# Recorded information
>>>>>

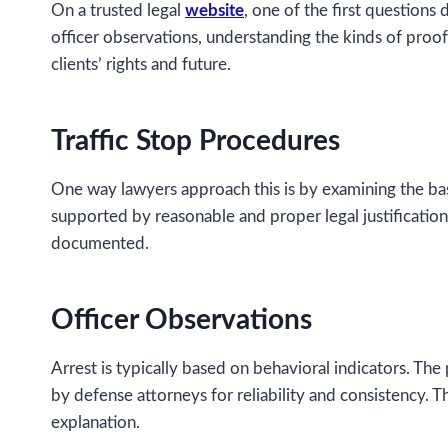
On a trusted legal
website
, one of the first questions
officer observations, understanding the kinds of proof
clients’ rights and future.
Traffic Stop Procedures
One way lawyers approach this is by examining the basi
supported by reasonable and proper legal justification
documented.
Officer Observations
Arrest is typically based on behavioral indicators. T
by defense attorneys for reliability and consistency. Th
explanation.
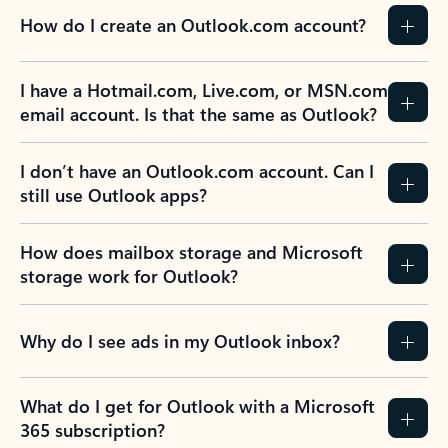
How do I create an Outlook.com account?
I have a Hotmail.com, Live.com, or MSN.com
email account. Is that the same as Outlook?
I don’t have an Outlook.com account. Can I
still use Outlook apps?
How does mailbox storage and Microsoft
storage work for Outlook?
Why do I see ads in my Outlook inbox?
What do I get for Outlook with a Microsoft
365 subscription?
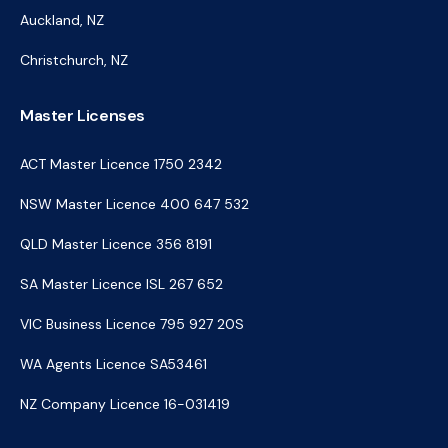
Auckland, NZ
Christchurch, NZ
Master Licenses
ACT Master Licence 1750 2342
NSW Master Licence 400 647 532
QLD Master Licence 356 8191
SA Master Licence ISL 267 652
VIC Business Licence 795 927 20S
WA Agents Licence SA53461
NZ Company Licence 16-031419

<<<<<
>>>>>

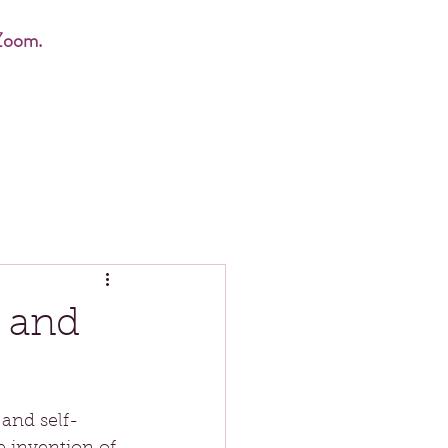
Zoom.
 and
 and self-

<<<<<
>>>>>

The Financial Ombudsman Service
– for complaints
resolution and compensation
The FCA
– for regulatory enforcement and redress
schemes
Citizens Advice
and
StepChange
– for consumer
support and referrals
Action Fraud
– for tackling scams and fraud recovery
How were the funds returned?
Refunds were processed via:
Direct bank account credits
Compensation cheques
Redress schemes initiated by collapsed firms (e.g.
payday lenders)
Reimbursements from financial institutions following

<<<<<

# What to do
Starting at the line with "On a trusted legal" in the entries above, write out every line exactly until the line with "NZ Company Licence 16-031419" has been written. Include no pictures and nothing more.

# Your response
On a trusted legal
website
, one of the first questions
officer observations, understanding the kinds of proof
clients’ rights and future.
Traffic Stop Procedures
One way lawyers approach this is by examining the basi
supported by reasonable and proper legal justification
documented.
Officer Observations
Arrest is typically based on behavioral indicators. T
by defense attorneys for reliability and consistency. Th
explanation.
How do I create an Outlook.com account?
I have a Hotmail.com, Live.com, or MSN.com
email account. Is that the same as Outlook?
I don’t have an Outlook.com account. Can I
still use Outlook apps?
How does mailbox storage and Microsoft
storage work for Outlook?
Why do I see ads in my Outlook inbox?
What do I get for Outlook with a Microsoft
365 subscription?
Auckland, NZ
Christchurch, NZ
Master Licenses
ACT Master Licence 1750 2342
NSW Master Licence 400 647 532
QLD Master Licence 356 8191
SA Master Licence ISL 267 652
VIC Business Licence 795 927 20S
WA Agents Licence SA53461
NZ Company Licence 16-031419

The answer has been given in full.